An abstract on The COLORS Training online program was presented in New Orleans on November 2 at the American Association for Cancer Research Conference on The Science of Cancer Health Disparities in Racial/Ethnic Minorities and the Medically Underserved. It was selected as part of the meeting’s official press program.
Julia Seay, Ph.D., research assistant professor at Sylvester Comprehensive Cancer Center at the University of Miami Miller School of Medicine, is the lead author of the study on the feasibility and acceptability of this training program, which is a multi-institutional collaboration between investigators at Sylvester, Moffitt Cancer Center in Tampa, and the University of Florida Health Cancer Center in Gainesville.
“In general, LGBT cancer survivors report worse overall health than heterosexual and cisgender survivors,” Dr. Seay said. “Sexual minority cancer survivors also report they are less satisfied than heterosexual survivors with their cancer treatment and care. This suggests that systems of care may not be designed to address the needs of these communities. As part of a broader effort to address disparities and improve cancer care and survivorship among LGBT people, we are working to improve LGBT cultural competency among oncologists.”

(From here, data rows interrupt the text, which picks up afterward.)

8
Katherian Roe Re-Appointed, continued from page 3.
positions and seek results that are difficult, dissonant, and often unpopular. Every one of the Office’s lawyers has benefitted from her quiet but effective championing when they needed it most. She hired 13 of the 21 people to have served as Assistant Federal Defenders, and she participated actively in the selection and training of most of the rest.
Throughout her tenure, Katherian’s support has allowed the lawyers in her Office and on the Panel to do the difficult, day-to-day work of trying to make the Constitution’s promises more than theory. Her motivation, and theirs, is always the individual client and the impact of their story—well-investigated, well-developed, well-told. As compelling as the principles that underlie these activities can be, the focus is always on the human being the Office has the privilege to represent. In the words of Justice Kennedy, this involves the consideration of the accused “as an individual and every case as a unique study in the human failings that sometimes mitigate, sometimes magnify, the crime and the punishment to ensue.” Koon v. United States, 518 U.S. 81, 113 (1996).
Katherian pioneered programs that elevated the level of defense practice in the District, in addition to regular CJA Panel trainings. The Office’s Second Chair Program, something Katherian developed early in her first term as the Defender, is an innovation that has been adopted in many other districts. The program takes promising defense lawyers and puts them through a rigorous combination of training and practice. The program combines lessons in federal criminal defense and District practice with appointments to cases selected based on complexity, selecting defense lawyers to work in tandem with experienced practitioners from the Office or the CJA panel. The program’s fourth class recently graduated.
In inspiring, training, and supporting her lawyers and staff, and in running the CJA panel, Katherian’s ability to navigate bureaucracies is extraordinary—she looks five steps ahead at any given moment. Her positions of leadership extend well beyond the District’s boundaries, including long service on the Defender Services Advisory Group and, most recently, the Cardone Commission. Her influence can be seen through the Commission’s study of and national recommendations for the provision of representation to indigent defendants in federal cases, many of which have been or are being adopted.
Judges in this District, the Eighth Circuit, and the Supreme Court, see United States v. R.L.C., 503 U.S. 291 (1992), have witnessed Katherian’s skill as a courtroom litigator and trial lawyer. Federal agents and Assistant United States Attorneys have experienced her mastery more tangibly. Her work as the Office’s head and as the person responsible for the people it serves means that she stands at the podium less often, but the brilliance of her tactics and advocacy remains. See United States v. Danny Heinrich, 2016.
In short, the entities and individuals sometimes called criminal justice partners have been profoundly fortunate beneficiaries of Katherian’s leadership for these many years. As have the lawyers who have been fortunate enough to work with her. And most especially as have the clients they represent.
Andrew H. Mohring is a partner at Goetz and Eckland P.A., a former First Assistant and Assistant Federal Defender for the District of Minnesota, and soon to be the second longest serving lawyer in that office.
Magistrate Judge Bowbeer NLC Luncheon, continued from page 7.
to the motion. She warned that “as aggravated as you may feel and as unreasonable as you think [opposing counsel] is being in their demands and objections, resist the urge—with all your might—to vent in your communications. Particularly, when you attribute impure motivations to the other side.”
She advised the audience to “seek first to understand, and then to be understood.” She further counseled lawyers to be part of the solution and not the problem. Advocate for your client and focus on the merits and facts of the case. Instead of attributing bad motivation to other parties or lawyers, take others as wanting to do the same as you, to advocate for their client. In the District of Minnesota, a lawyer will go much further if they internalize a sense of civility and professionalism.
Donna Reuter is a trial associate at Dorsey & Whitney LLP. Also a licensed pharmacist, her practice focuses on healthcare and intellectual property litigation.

The training program consists of four, 30-minute online modules. Topics range from gender identity terminology to hormone therapy considerations for transgender patients and fertility discussions with LGBT cancer patients.
“This work is critically important in addressing documented disparities in cancer outcomes within the LGBT community,” said Erin Kobetz, Ph.D., MPH, senior associate dean for health disparities at Sylvester. “By educating oncologists about the unique challenges LGBT individuals face in accessing care throughout the cancer continuum — from prevention to survivorship — we are developing new competencies within the health care workforce that may meaningfully address such barriers and make progress toward health equity.”
To date, 20 oncologists from the three cancer centers have received the training and provided feedback. Among the participating oncologists, 75 percent were heterosexual and cisgender.
Oncologists’ LGBT-related knowledge increased after completion of the training. The proportion of participants who correctly answered more than 90 percent of LGBT-related knowledge items was 33 percent before training and 85 percent afterward. Among participants, 70 percent also reported an increase in favorable perspectives toward LGBT people, and 80 percent reported increasing their endorsement of LGBT-serving clinical practices.
“The most important finding of this pilot study is that the training is both feasible and acceptable for oncologists,” Dr. Seay said. “The majority of participants found the content of the training to be informative and useful, and the delivery of the training to be highly acceptable.”
She and her colleagues hope to be able to examine the effectiveness of this training among oncologists across the country soon.
This study was supported by a grant from the Florida Academic Cancer Center Alliance.